*What is needed:*
Beneath this line are entries. Copy the range from the line with "root of tail: (354, 442)" to the line with "right back paw: (454, 399)", ends included, exactly; leave pictures out.

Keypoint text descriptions
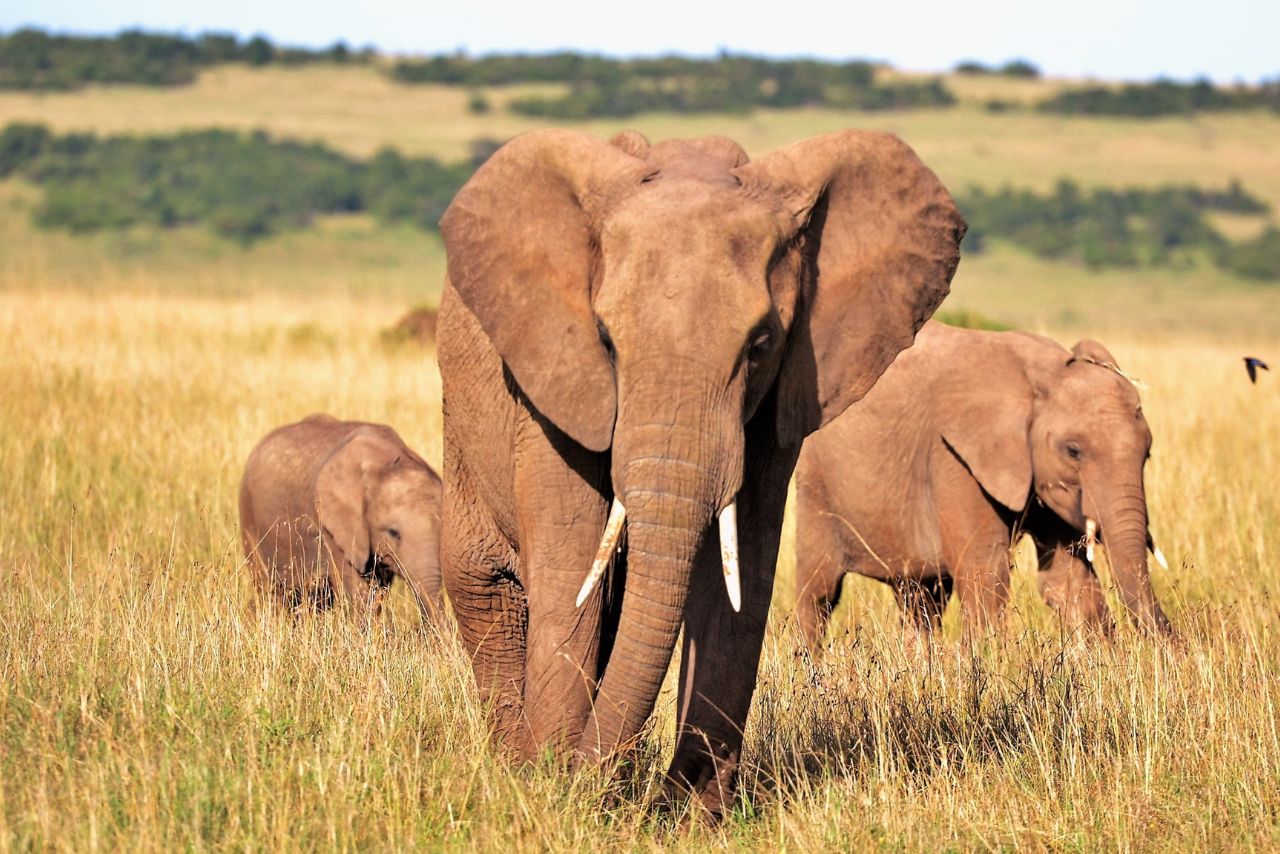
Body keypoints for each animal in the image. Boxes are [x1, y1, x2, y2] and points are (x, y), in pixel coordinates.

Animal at [435, 127, 965, 816]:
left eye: (761, 344)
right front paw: (550, 791)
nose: (583, 778)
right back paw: (513, 768)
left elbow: (740, 576)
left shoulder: (778, 400)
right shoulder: (551, 382)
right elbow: (571, 566)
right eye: (605, 339)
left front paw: (690, 816)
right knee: (488, 588)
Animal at [794, 322, 1175, 649]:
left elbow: (1067, 581)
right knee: (819, 592)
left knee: (922, 599)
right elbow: (986, 575)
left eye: (1147, 453)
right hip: (815, 481)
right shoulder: (953, 456)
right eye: (1073, 451)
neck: (1042, 374)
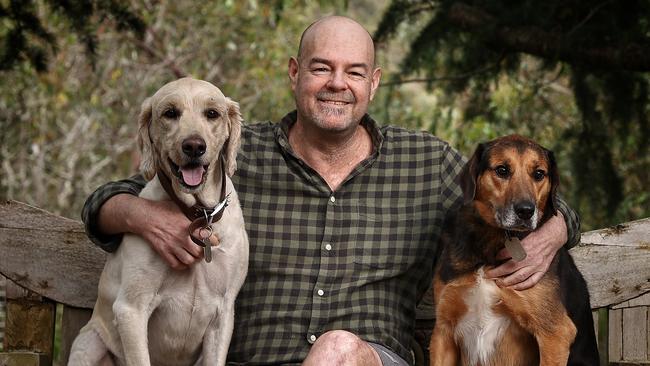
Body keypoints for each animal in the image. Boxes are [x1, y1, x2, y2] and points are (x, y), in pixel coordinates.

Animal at [69, 78, 248, 366]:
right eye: (170, 113)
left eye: (212, 114)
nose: (194, 146)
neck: (197, 213)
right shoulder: (131, 309)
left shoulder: (223, 314)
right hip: (88, 343)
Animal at [430, 136, 596, 364]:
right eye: (502, 170)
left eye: (539, 174)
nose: (526, 211)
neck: (494, 240)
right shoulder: (443, 330)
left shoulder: (555, 333)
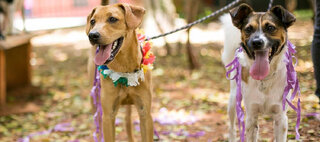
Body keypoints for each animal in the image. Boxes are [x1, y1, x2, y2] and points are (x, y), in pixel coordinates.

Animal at [86, 3, 154, 142]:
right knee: (98, 126)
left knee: (128, 122)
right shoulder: (108, 115)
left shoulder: (145, 113)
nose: (92, 35)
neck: (124, 67)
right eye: (92, 21)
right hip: (95, 99)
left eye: (112, 19)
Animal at [221, 3, 296, 142]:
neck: (265, 79)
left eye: (270, 28)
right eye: (248, 29)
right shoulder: (251, 116)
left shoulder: (281, 118)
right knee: (231, 127)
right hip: (233, 100)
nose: (256, 42)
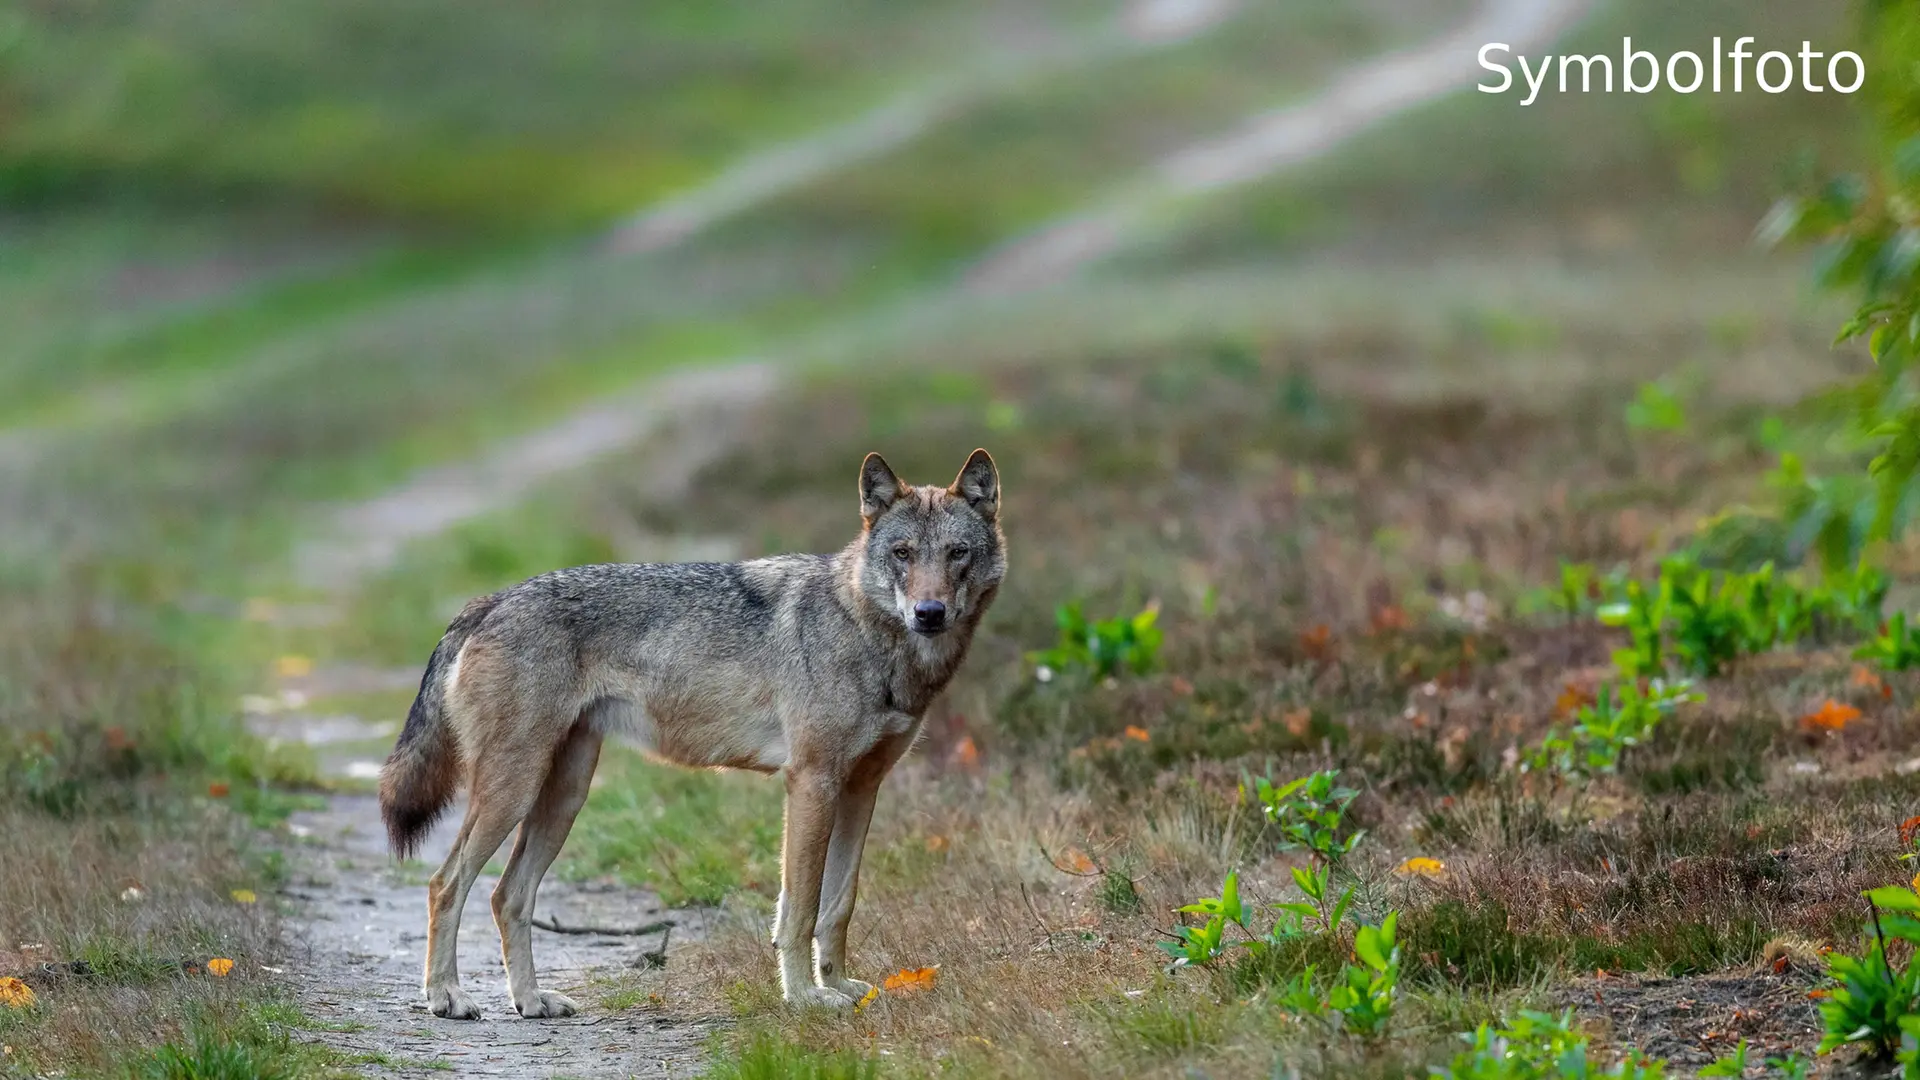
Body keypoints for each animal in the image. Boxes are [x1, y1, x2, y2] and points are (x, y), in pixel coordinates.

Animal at [377, 449, 1004, 1018]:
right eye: (902, 554)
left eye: (957, 553)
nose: (929, 612)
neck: (871, 634)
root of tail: (490, 601)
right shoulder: (811, 782)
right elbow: (799, 908)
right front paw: (805, 998)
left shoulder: (861, 788)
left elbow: (838, 904)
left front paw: (842, 987)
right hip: (513, 791)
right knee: (444, 883)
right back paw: (447, 997)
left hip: (563, 797)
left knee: (507, 894)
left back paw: (531, 1001)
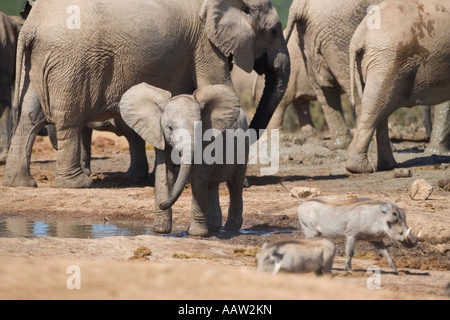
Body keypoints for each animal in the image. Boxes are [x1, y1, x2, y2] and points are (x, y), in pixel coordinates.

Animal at [3, 0, 288, 189]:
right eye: (274, 31)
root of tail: (30, 26)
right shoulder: (204, 43)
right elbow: (219, 87)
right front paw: (241, 182)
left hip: (41, 59)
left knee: (30, 116)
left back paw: (21, 183)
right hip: (71, 62)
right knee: (69, 120)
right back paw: (77, 184)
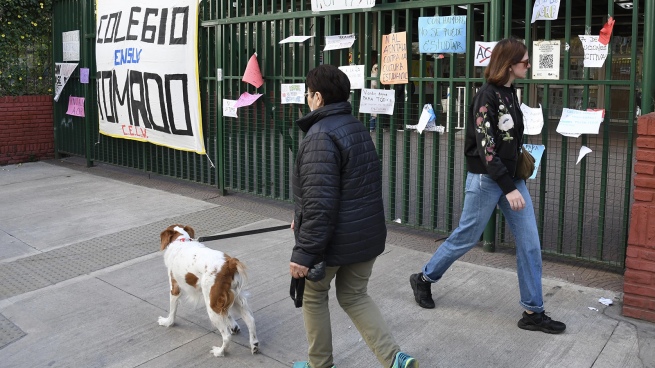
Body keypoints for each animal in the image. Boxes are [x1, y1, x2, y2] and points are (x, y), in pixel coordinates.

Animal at [158, 224, 258, 356]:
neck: (182, 240)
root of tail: (229, 263)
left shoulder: (175, 287)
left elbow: (172, 310)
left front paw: (167, 322)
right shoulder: (224, 299)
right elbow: (228, 314)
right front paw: (234, 325)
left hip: (212, 305)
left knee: (226, 336)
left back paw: (220, 352)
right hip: (232, 296)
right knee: (250, 320)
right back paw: (254, 344)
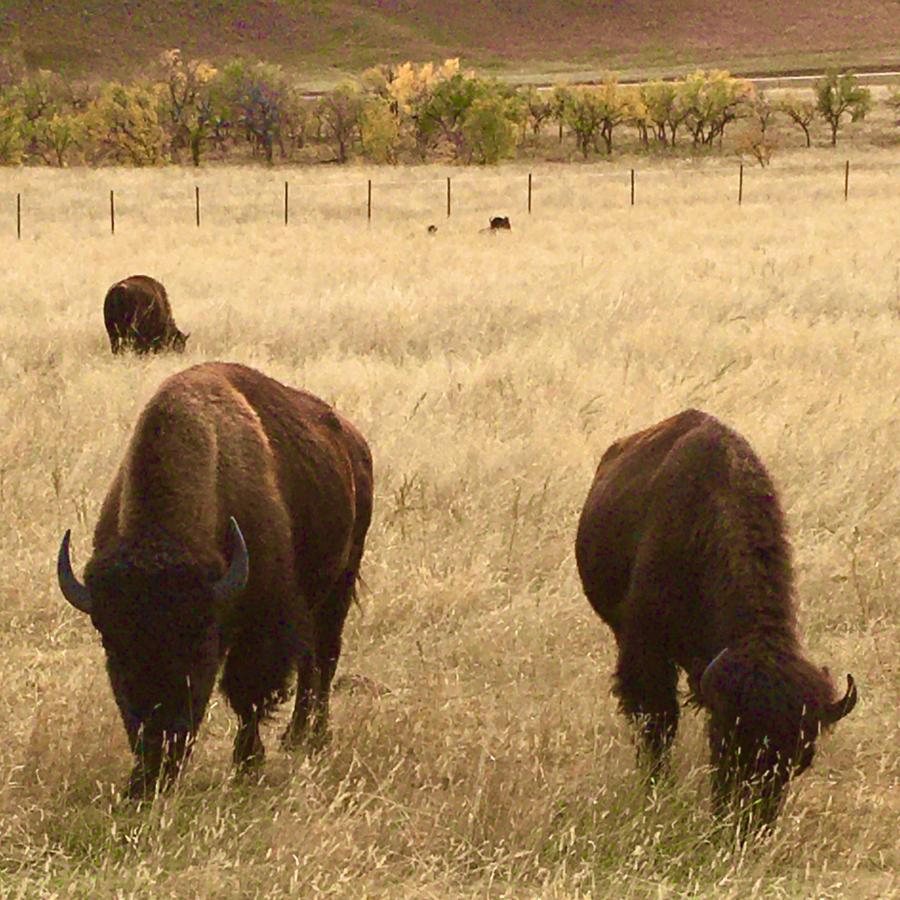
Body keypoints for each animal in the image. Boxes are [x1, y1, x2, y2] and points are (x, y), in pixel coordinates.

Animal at [57, 362, 372, 800]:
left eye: (199, 643)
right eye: (111, 644)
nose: (155, 763)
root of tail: (354, 442)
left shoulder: (261, 623)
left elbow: (247, 695)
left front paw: (247, 765)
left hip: (340, 582)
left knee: (325, 658)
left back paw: (316, 738)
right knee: (309, 661)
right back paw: (294, 736)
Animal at [576, 408, 856, 828]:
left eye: (799, 760)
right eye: (727, 745)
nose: (749, 826)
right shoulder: (647, 651)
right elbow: (657, 722)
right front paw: (657, 789)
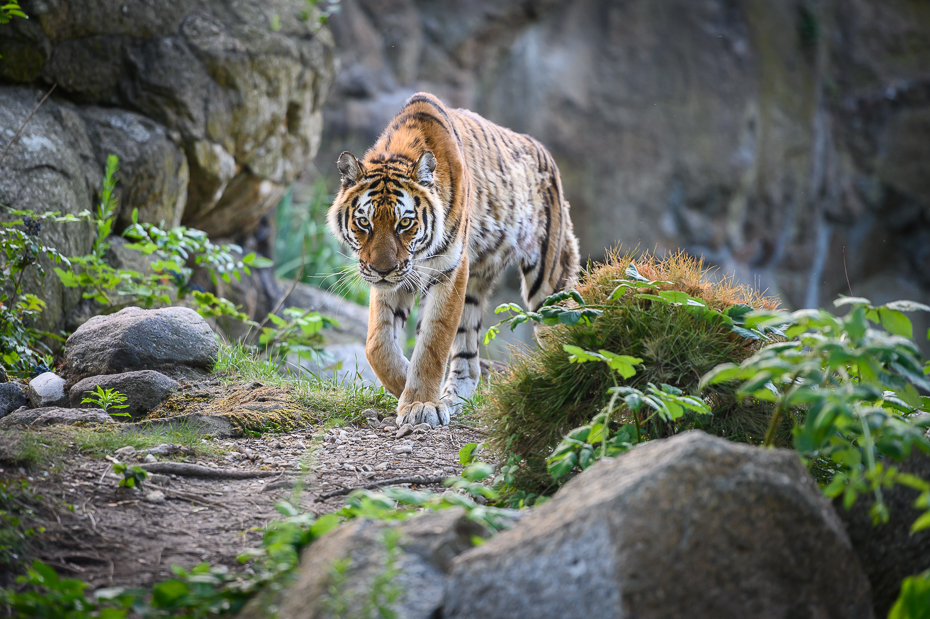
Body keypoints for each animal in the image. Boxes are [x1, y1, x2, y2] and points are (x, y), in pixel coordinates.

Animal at [324, 92, 572, 428]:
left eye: (405, 223)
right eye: (364, 223)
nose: (382, 270)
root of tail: (542, 150)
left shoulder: (449, 270)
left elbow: (433, 341)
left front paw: (420, 403)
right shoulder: (398, 279)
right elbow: (377, 344)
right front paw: (406, 384)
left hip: (548, 280)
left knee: (561, 328)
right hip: (474, 288)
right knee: (468, 357)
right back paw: (454, 399)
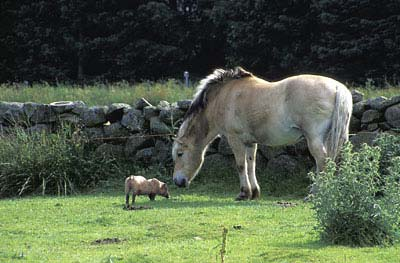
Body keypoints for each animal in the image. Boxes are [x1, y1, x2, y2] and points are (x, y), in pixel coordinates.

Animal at [170, 67, 352, 200]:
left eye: (180, 154)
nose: (177, 182)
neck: (223, 97)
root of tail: (338, 87)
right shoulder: (251, 142)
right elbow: (251, 164)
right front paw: (254, 192)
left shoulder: (235, 139)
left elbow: (240, 165)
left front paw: (244, 193)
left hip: (314, 139)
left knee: (322, 162)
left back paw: (315, 194)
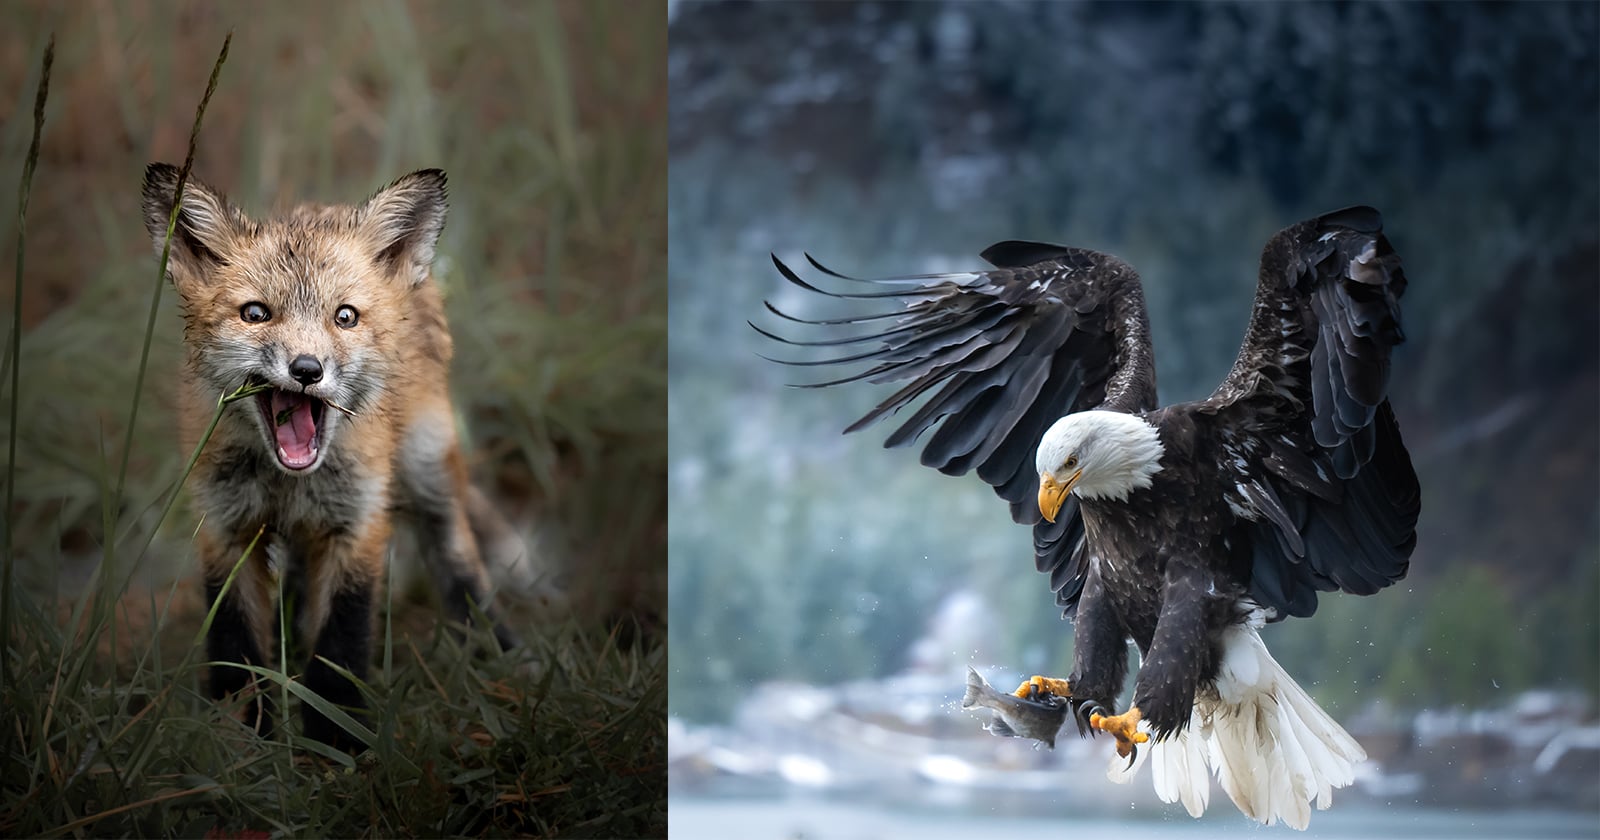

*Your response:*
root of tail: (354, 442)
left shoulder: (261, 623)
left elbow: (247, 695)
left front paw: (247, 765)
left hip: (340, 582)
left knee: (325, 658)
left back paw: (316, 738)
right knee: (309, 661)
right back paw: (294, 736)
Animal at [576, 408, 856, 828]:
left eye: (799, 760)
right eye: (727, 745)
nose: (749, 826)
right shoulder: (647, 651)
right elbow: (657, 722)
right front paw: (657, 789)
Body keypoints for each animal in the image. Boxes are [x1, y1, x2, y2] and points are (x, y), in pixel coordinates.

Animal at [324, 92, 572, 428]:
left eye: (405, 223)
right eye: (364, 223)
nose: (382, 270)
root of tail: (542, 150)
left shoulder: (449, 270)
left elbow: (433, 341)
left front paw: (420, 403)
right shoulder: (398, 279)
right elbow: (377, 344)
right front paw: (406, 384)
left hip: (548, 280)
left knee: (561, 328)
right hip: (474, 288)
right knee: (468, 357)
right back paw: (454, 399)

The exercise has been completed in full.